Booking windows are wild. They’re either super short or incredibly long. Weber claimed that Gray Line had just received a hop-on hop-off booking 365 days in advance. Flexibility needs to be big to restore trust, even if cancellations are a terrifying thing right now. There should be as little friction as possible for the traveller.
What must governments do to encourage people back to tours and attractions? Reduce or remove the two-metre rule when there are strict health and safety measures in place. This reduces the number of people that can visit an attraction and makes it unviable, and drastically cuts the number of people who can sit on a bus.
Self-guided won’t replace tour guides
Before the panel, Quinby had discussed how only two per cent of operators had seen success with virtual tours, but that self-guided tours seemed to be in a much better position. ITB Berlin appeared to agree by giving two self-guided startups an opportunity to pitch to the audience before inviting them to a discussion with Questo’s Alex Govoreanu. Both SmartGuide and Citynomadi would enable operators to create their own self-guided tours in different ways and earn some incremental revenue.
Govoreanu started with the fact that 50 per cent of travellers don’t book tours, but prefer to explore by themselves. Jan Doležal of SmartGuide said that in Asia currently, only 10 per cent of people want to go on guided tours and 60 per cent would like to be self-guided. Merja Taipaleenmäki of Citynomadi thinks that the only group travel to happen this year will be for families and groups of friends, but group tours will recover.

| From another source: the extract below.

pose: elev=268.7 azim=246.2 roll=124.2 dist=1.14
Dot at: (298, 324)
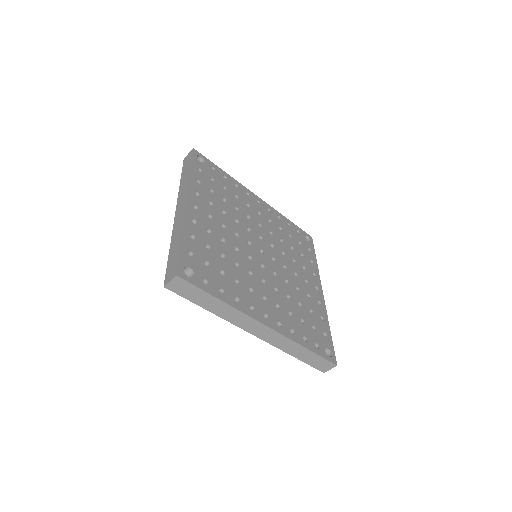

Local travel has been a boon for self-guided apps, with users less likely to hop on a tour of somewhere they already know. The typical user is in their 30s–50s, is familiar with technology and grew up with guidebooks, such as Lonely Planet or Rough Guides.
Neither Taipaleenmäki nor Doležal expect self-guided to replace tour guides — the power of storytelling is too strong. However, large group audio tours may find themselves squeezed. Providing the content, and ensuring the tone of it is correct for users, may be the hardest challenge for an operator interested in providing self-guided tours.
Everyone’s betting on pent-up demand
Finally, airline CEOs are bullish on the recovery from the pandemic, and every vertical is betting on an explosion of pent-up demand. Leisure will lead the recovery (and conferences may quickly follow if the technology keeps failing). Traveller safety, increased personalisation and better understanding of travellers will be led by technology. It’s no longer an option to not be connected.
And everyone — even the airlines — is talking about sustainability at ITB Berlin NOW, and how we ensure that the harmful effects of tourism on communities and the planet are kept at bay when we recover.